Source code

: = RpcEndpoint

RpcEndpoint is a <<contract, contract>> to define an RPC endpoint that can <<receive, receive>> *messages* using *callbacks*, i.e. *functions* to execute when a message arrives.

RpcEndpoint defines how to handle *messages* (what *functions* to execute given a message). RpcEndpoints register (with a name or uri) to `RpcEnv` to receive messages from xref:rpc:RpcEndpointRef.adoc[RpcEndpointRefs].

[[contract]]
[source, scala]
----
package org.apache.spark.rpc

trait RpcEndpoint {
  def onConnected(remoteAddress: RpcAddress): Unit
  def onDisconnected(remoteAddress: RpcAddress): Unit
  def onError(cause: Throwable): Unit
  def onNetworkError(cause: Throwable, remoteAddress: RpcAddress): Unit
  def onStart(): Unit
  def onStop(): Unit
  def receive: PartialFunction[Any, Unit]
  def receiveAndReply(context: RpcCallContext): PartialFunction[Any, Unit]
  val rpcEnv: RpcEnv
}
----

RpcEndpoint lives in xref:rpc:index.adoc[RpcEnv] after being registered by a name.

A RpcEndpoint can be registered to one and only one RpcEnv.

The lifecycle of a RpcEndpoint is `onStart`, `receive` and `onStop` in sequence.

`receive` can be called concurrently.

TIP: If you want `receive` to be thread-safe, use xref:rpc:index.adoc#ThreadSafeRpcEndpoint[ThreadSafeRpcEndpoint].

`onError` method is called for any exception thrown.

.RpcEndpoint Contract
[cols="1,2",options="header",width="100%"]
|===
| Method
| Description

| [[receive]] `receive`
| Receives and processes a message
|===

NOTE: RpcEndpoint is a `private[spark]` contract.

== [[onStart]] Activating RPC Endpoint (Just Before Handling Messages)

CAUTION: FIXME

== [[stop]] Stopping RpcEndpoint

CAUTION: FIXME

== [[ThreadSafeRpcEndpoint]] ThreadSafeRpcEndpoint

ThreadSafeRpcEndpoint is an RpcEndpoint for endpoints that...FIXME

GOAL OF THE EXERCISE: Reproduce verbatim only the segment of the listing bounded by the line containing "def onError(cause: Throwable): Unit" and the line containing "TIP: If you", with both boundary lines included.

EXERCISE RESULT:
  def onError(cause: Throwable): Unit
  def onNetworkError(cause: Throwable, remoteAddress: RpcAddress): Unit
  def onStart(): Unit
  def onStop(): Unit
  def receive: PartialFunction[Any, Unit]
  def receiveAndReply(context: RpcCallContext): PartialFunction[Any, Unit]
  val rpcEnv: RpcEnv
}
----

RpcEndpoint lives in xref:rpc:index.adoc[RpcEnv] after being registered by a name.

A RpcEndpoint can be registered to one and only one RpcEnv.

The lifecycle of a RpcEndpoint is `onStart`, `receive` and `onStop` in sequence.

`receive` can be called concurrently.

TIP: If you want `receive` to be thread-safe, use xref:rpc:index.adoc#ThreadSafeRpcEndpoint[ThreadSafeRpcEndpoint].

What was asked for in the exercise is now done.